Para a psicóloga Rafaella Pinheiro Belarmino de Matos, assuntos relativos ao sofrimento devem suceder por meio de um diálogo fundamentado no amor e no respeito às autoridades devidamente reconhecidas, como pai, mãe, instituições e governantes. “Os pais são responsáveis pela formação do arcabouço psicológico dos filhos, e um núcleo familiar alicerçado nos princípios bíblicos consegue articular esses temas com mais tranquilidade.” Do ponto de vista da especialista, a família cristã se posiciona sem medo diante dos percalços. “Por confiar em Deus, não subtrai dos filhos o entendimento acerca das dificuldades e seus possíveis desdobramentos.”
Ela esclarece que o desenvolvimento psicológico do pequenino ocorre em etapas e ele tem a personalidade formada por volta dos sete anos. Contudo, não é necessário esperar até essa fase para começar a falar sobre as agruras pertinentes à existência humana. “As conversas sobre sofrimento, por exemplo, devem acontecer naturalmente, conforme a criança cresce, desenvolve-se e forma sua personalidade”, orienta ela, membro da IIGD em Indaiatuba.
Desenvolvimento mental – A psicóloga clínica Sandra Helena Moura da Silva, da Assembleia de Deus em Oswaldo Cruz, zona norte do Rio de Janeiro (RJ) considera indispensável forjar nos pequenos o senso de realidade. Mas, embora concorde que eles têm capacidade de assimilar o sentimento de dor, faz um alerta: o problema, em si, não deve ser demasiadamente valorizado. “A complexidade dessas questões pode ser explicada de forma lúdica”, informa, advertindo que essa aprendizagem não deve ser vista pelas crianças como algo desagradável.
A pastora e psicopedagoga Maria de Fátima da Costa Pereira, da Igreja do Evangelho Quadrangular em Bangu, zona oeste carioca, assinala que os genitores devem ter o cuidado de adaptar a linguagem para os pequenos. “Eles precisam de exemplos concretos para absorver melhor os assuntos apresentados”, ensina.

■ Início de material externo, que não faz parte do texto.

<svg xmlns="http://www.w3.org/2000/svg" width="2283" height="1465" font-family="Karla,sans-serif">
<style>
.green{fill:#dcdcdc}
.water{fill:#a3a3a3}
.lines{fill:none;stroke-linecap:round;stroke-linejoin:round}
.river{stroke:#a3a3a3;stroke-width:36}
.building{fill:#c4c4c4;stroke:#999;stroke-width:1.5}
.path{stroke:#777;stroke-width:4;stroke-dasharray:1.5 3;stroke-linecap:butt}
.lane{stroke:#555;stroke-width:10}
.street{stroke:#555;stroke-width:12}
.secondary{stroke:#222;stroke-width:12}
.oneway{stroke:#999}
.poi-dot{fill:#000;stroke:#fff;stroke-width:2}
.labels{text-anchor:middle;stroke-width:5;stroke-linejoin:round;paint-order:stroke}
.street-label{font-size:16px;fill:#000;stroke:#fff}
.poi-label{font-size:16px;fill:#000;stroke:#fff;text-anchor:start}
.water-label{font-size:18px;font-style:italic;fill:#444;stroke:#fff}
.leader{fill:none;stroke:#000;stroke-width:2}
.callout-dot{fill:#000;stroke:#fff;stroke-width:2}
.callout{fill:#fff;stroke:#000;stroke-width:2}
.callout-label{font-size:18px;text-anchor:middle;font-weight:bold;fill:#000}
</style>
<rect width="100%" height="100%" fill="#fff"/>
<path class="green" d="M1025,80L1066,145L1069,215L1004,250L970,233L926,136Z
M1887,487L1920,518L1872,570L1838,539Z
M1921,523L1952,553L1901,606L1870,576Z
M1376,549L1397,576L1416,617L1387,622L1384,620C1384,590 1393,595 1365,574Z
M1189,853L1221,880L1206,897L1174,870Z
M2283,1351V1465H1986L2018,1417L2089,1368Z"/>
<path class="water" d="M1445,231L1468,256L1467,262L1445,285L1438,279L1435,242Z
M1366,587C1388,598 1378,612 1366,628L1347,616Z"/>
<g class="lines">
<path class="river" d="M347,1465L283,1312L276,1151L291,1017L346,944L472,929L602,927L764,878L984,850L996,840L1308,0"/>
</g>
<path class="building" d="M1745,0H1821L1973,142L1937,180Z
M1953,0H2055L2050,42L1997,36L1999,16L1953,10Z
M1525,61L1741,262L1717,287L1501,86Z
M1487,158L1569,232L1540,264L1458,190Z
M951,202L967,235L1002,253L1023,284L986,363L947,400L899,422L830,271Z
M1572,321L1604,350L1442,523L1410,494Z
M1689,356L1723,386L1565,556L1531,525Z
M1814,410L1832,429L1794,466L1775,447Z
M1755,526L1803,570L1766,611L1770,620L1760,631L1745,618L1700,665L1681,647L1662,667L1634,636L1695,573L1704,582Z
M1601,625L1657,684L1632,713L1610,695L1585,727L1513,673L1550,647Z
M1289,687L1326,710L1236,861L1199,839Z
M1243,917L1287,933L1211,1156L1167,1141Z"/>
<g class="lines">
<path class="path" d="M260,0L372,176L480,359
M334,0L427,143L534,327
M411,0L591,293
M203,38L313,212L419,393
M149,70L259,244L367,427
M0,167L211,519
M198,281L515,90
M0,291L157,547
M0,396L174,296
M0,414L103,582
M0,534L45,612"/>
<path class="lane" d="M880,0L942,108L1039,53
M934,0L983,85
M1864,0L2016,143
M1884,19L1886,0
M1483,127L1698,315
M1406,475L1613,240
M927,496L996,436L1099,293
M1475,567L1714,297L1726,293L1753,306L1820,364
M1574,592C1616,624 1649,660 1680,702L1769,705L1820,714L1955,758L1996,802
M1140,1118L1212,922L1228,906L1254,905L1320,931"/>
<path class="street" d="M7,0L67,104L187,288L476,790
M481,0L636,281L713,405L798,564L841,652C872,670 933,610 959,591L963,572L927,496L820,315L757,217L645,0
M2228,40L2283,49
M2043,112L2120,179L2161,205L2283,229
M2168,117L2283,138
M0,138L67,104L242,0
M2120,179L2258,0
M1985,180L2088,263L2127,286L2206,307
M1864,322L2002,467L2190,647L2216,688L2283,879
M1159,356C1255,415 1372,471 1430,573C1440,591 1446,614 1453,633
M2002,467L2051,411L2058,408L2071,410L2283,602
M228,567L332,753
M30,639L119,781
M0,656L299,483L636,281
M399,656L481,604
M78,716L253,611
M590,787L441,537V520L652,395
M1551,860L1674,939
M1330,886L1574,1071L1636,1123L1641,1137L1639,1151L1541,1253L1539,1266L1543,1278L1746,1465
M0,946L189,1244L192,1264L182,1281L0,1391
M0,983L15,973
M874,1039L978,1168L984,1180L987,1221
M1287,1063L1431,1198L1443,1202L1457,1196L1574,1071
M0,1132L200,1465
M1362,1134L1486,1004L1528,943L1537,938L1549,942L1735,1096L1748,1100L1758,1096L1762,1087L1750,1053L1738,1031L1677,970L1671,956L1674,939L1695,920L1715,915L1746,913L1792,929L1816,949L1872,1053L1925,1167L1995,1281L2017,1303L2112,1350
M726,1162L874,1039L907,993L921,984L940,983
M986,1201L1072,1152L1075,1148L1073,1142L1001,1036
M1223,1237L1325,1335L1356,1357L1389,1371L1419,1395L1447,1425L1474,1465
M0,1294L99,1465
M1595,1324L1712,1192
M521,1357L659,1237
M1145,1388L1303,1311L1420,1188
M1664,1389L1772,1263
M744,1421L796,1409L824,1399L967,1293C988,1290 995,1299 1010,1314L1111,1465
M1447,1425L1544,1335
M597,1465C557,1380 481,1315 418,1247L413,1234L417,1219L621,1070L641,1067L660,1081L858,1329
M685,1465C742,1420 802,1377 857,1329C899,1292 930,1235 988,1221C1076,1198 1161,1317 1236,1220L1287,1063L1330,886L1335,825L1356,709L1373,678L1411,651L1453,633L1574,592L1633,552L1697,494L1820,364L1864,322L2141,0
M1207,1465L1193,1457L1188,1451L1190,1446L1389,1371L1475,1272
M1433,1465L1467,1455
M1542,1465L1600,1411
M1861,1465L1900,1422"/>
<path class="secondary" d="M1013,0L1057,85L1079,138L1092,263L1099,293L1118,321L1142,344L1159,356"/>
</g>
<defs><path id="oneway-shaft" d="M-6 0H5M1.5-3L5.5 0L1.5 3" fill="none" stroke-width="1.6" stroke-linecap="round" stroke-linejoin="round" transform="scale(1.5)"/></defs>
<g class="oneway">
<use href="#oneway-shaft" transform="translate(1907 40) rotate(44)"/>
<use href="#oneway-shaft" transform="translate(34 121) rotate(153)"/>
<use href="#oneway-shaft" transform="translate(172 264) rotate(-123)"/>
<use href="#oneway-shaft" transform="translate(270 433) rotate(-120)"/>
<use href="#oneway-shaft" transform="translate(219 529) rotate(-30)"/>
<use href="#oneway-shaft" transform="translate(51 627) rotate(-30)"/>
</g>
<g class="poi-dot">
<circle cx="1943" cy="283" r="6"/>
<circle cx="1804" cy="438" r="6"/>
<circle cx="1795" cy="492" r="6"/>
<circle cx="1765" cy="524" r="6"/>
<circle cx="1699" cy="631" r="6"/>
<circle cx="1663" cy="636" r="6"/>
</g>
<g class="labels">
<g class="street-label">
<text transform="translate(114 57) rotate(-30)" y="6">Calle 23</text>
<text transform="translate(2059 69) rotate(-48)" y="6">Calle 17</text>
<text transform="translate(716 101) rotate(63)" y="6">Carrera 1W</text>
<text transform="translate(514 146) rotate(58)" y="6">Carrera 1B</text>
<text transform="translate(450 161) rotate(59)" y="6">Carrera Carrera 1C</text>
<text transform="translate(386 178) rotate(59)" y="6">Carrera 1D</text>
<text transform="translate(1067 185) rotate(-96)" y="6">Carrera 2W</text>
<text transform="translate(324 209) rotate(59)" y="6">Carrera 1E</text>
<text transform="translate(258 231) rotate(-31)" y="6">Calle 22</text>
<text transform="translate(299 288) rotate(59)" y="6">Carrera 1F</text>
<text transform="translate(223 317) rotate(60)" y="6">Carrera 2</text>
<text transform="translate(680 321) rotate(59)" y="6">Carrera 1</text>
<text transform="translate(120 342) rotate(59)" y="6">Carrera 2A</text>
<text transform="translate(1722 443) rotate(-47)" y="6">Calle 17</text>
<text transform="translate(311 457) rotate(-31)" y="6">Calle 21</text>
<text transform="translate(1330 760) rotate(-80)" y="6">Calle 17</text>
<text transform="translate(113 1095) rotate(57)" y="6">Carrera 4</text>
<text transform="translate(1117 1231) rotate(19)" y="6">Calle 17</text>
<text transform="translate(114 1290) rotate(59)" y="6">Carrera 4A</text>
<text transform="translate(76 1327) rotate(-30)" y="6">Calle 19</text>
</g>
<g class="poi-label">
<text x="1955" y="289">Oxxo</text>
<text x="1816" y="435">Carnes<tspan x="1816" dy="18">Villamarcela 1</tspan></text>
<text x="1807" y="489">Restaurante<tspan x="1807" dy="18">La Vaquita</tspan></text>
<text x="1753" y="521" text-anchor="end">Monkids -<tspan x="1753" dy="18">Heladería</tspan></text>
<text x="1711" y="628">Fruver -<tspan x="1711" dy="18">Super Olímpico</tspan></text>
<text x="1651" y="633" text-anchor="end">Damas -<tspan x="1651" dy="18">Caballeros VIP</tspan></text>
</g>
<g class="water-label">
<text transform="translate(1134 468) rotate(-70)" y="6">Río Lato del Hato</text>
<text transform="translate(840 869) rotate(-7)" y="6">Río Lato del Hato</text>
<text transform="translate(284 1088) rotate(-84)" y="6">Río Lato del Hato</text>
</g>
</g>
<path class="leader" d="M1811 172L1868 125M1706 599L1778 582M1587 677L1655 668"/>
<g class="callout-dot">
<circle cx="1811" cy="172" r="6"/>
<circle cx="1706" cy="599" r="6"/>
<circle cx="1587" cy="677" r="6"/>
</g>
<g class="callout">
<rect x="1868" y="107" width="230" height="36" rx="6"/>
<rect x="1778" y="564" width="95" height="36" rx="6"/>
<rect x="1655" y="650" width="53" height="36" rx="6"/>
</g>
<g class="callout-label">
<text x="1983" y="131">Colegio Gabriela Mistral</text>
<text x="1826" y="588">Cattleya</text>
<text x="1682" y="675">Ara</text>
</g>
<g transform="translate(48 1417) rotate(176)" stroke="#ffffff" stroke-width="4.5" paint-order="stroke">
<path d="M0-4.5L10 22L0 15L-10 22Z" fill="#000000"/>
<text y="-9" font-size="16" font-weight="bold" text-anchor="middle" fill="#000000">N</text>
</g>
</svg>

Mesmo ciente de que a responsabilidade máxima pela formação dos filhos compete aos pais, a profissional reconhece a relevância de todos os agentes que, de maneira indireta, atuem na educação das crianças, como familiares e professores. “No entanto, convém que sejam indivíduos equilibrados, que estejam interessados no desenvolvimento mental, emocional, social e espiritual delas”, alerta. A psicopedagoga ainda lembra que falar acerca de sofrimento não agrada à maioria das pessoas. “Diante de uma situação real de dor, o ser humano busca, de imediato, saídas para amenizá-la. Porém, o impacto é menor nas emoções daqueles que foram orientados biblicamente a respeito desse sentimento.”

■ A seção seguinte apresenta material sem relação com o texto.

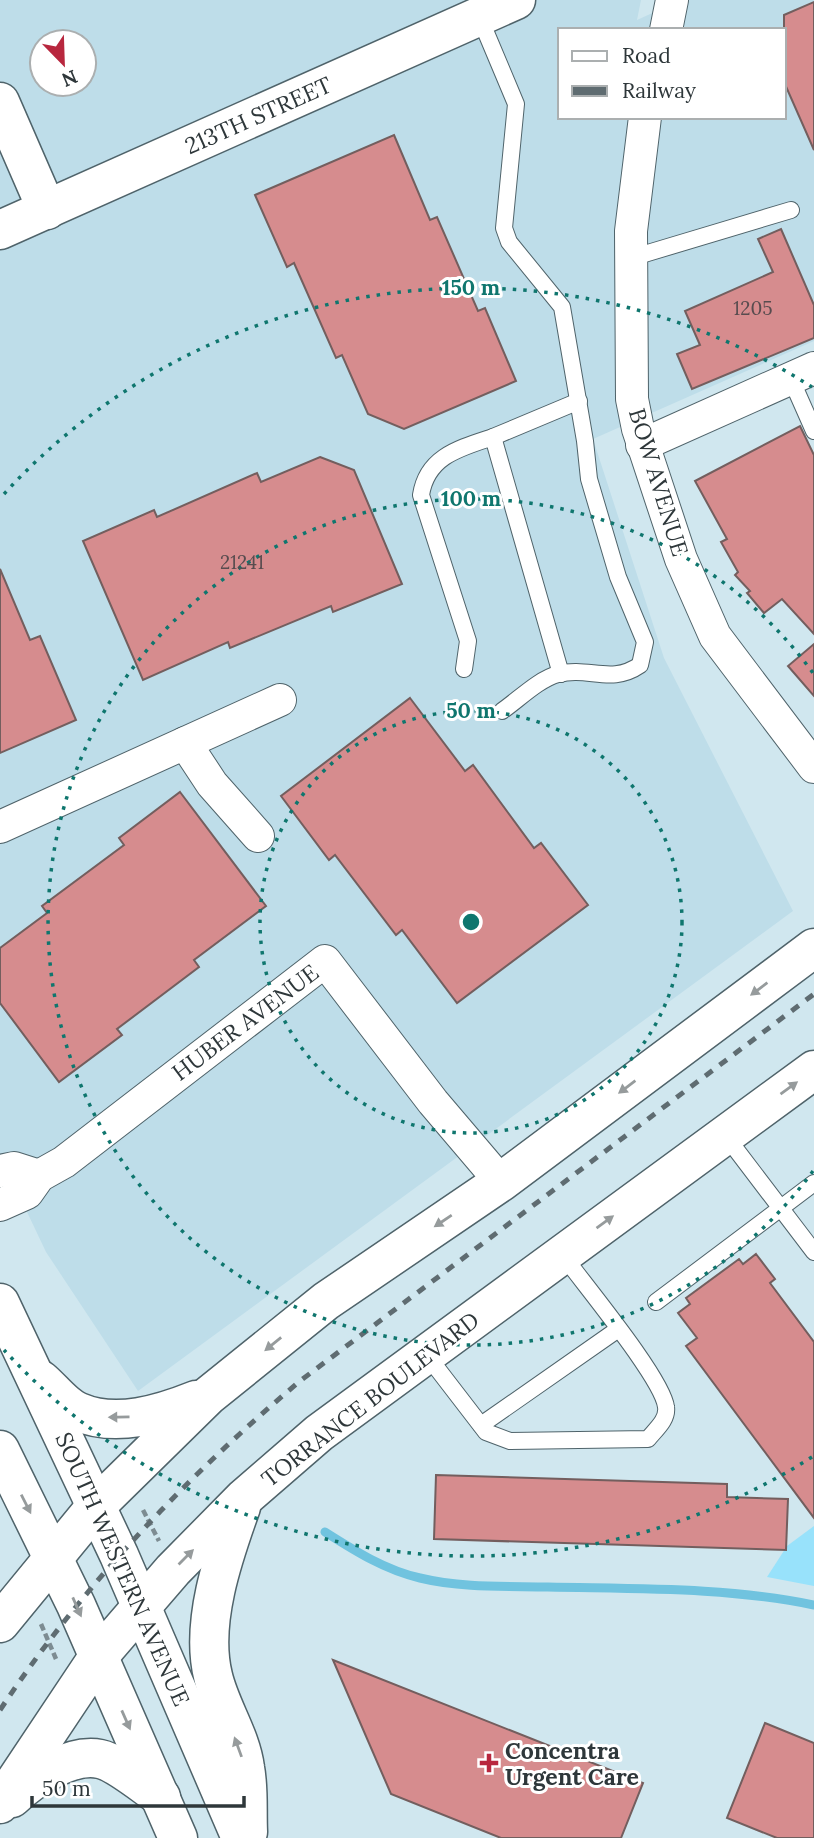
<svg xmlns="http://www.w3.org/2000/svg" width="814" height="1838" viewBox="0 0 814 1838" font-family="Lora,serif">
<rect width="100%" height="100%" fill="#d0e7ef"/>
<path fill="#bedde9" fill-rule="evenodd" d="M0,0H641L637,20L681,0H814V341L593,439L664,658L793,911L138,1391L46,1252L0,1155ZM560,30H784V117H560ZM42,42H84V84H42Z"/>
<path fill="#98e2fb" d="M814,1526V1586L767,1577L787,1546Z"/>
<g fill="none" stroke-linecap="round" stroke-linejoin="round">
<path stroke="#70c3df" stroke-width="9" d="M325,1532C355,1551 385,1570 420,1578C461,1588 507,1586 548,1587C637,1589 727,1587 814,1605"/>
</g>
<g fill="#d68c8e" stroke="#735e5e" stroke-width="2">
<path d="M814,2V150L784,82V15Z"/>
<path d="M394,135L430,220L437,217L478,311L485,308L516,381L404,429L368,414L342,355L336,358L294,263L287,267L255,195Z"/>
<path d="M781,229L814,305V338L692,389L677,354L700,345L685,311L773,272L758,239Z"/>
<path d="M800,426L814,455V634L782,599L764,613L747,593L750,591L735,575L738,572L721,542L727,539L695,481Z"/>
<path d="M320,457L354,470L402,584L333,612L331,606L230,648L228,642L143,680L83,541L154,510L157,517L257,473L261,482Z"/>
<path d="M0,569L30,640L40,636L76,720L0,753Z"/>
<path d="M814,644V696L788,666Z"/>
<path d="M410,698L465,771L473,765L534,848L541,843L588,905L457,1003L402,930L396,935L335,855L329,860L281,796Z"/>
<path d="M180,792L266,906L194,960L199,967L117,1029L122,1035L59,1082L0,1003V948L47,913L42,906L124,845L119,838Z"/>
<path d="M756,1254L775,1279L770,1283L814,1342V1518L686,1346L697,1338L678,1313L690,1304L686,1298L739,1259L743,1264Z"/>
<path d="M436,1475L727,1484V1497L788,1499L786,1550L434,1539Z"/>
<path d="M333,1660L643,1783L621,1838H501L391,1794Z"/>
<path d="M765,1723L814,1743V1838H777L727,1818Z"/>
</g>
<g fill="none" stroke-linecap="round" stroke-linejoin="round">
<g stroke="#4f636a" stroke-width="18">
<g id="service">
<path d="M479,16L516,104L504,228L509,242L562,307L585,441L589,479L618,577L645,642L640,665C611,685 589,666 558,674C539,679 518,700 502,711"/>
<path d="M631,258L791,210"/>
<path d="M791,379L814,431"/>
<path d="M493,437L579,401"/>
<path d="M464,669L468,641L421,495C427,456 460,448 493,437L561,674"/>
<path d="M725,1135L814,1252"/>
<path d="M656,1302L814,1183"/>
<path d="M426,1354L486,1432L510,1441L648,1439C655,1430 668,1420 666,1407C663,1379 583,1283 562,1254"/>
<path d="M481,1425L617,1330"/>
</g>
</g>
<g stroke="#4f636a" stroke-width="34">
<g id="minor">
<path d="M666,30L672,0"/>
<path d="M645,117L631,231L632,399L638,429L681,559L715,636L814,767"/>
<path d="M642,445L814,368"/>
<path d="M185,743L212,784L258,836"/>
<path d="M0,827L280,700"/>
<path d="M0,1171L14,1168L39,1176"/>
<path d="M0,1205L27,1193L39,1176L64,1162L325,961L433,1102L501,1182"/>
</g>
</g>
<g stroke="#4f636a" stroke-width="41">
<g id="tertiary">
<path d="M0,102L47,210"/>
<path d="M0,230L516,0"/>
</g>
</g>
<g stroke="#4f636a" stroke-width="41">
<g id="primary">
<path d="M0,1303L119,1555L241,1838"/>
<path d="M41,1380C52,1389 65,1407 79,1412C116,1428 161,1414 196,1400"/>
<path d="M0,1450L76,1605L178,1838"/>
<path d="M241,1507C223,1557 200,1623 213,1676C220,1707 241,1736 245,1768C249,1788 247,1811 248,1832"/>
<path d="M0,1623L96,1506L208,1396L326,1301L501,1182L814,948"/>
<path d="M12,1798C32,1779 70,1753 100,1759C116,1762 146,1787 161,1797"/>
<path d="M0,1804L98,1657L173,1570L244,1498L319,1433L814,1070"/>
</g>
</g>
<g stroke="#7d8c92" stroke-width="4.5" stroke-dasharray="7 3.5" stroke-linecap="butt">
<path d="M143,1510L159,1541"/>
<path d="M41,1624L56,1659"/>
</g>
<use href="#service" stroke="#fff" stroke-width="16"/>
<use href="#minor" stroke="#fff" stroke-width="32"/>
<use href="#tertiary" stroke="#fff" stroke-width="38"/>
<use href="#primary" stroke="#fff" stroke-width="38"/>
<path stroke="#5f6c71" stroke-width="5" stroke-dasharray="9 9" stroke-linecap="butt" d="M0,1710C83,1585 186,1477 300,1381L814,994"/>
</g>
<defs><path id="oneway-solid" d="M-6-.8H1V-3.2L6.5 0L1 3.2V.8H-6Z" transform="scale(1.75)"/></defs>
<g fill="#969b9c">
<use href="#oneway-solid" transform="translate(759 989) rotate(143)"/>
<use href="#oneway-solid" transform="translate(627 1087) rotate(143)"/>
<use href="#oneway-solid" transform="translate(789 1088) rotate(-36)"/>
<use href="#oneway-solid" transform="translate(443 1221) rotate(146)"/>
<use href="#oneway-solid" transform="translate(605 1222) rotate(-36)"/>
<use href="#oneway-solid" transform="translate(273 1344) rotate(141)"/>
<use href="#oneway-solid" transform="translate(119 1417) rotate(179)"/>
<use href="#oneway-solid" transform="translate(26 1504) rotate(63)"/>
<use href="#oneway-solid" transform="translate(186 1557) rotate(-45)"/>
<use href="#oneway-solid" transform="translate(77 1607) rotate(66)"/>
<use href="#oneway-solid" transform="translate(126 1720) rotate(66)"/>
<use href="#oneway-solid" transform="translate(238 1747) rotate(-110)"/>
</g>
<g fill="none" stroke="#0f766e" stroke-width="3.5" stroke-dasharray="3.5 7">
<circle cx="471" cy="922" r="211"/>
<path d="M813 1171A423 423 0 1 1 813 673"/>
<path d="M812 1457A634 634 0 0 1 4 1350M4 494A634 634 0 0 1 812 387"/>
</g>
<path fill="#b8273e" stroke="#fff" stroke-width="2.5" d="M485.5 1752.5h7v7h7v7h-7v7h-7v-7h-7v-7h7z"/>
<g text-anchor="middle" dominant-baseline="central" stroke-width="6" stroke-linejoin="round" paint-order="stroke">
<g font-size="19" fill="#584c4f">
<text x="753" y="308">1205</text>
<text x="242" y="562">21241</text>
</g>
<g font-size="23" fill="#2e373a" stroke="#fff">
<text transform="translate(258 115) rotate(-24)">213TH STREET</text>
<text transform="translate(659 482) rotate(73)">BOW AVENUE</text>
<text transform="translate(245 1022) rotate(-37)">HUBER AVENUE</text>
<text transform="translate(370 1399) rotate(-38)">TORRANCE BOULEVARD</text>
<text transform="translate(123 1569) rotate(66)">SOUTH WESTERN AVENUE</text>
</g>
<g font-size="23" font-weight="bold" fill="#2e373a" stroke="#fff" text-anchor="start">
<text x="505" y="1750">Concentra<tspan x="505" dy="26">Urgent Care</tspan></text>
</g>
</g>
<circle cx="471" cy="922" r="10" fill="#0f766e" stroke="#fff" stroke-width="3.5"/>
<g font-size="21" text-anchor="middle" font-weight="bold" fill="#0f766e" stroke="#fff" stroke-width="6" stroke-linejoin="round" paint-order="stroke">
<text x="471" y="295">150 m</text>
<text x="471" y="506">100 m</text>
<text x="471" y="718">50 m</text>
</g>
<rect x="558" y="28" width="228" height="91" fill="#ffffff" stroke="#abafb0" stroke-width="2"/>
<rect x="572" y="51" width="35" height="10" fill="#ffffff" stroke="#abafb0" stroke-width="2"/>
<text x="622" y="63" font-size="21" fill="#2e373a">Road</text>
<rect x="572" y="86" width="35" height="10" fill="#5f6c71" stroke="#abafb0" stroke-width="2"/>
<text x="622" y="98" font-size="21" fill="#2e373a">Railway</text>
<g transform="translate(63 63) rotate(157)"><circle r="33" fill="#ffffff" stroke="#abafb0" stroke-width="2"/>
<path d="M0-5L12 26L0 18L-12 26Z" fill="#b8273e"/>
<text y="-10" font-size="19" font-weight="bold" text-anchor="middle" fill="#2e373a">N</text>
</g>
<path d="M32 1796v10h212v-10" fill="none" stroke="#2e373a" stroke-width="3.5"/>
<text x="42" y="1796" font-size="21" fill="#2e373a" stroke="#ffffff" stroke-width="5" paint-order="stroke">50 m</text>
</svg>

Essa orientação deve levar em conta, entre outros aspectos, que a Bíblia não oferece ao cristão imunidade à dor, como salienta o Pr. Reinaldo Vieira Lima Júnior, da Igreja Batista 21, em Santana, zona norte de São Paulo (SP). “A Palavra relata histórias de sofrimento de pessoas cheias de fé e fiéis ao Senhor, como Jó, que, mesmo perdendo filhos e bens, manteve-se firme.” O pastor acrescenta que o próprio cristianismo tem suas bases na maior história de sofrimento: a crucificação. “Além disso, para o Evangelho chegar até os dias de hoje, muitos servos de Deus padeceram e morreram.”
Lima Júnior reconhece que os dissabores da vida exigem discussões complexas, em especial na infância. No entanto, destaca que ninguém deixará de sofrer, seja adulto seja criança, simplesmente por ignorar essa realidade. Em sua opinião, aprender a enfrentar os desconfortos é crucial para a saúde mental de qualquer um. “A elaboração e a reflexão a respeito desse tema nos ajudam a lidar com nossas dores e lutos por perdas significativas”, conclui.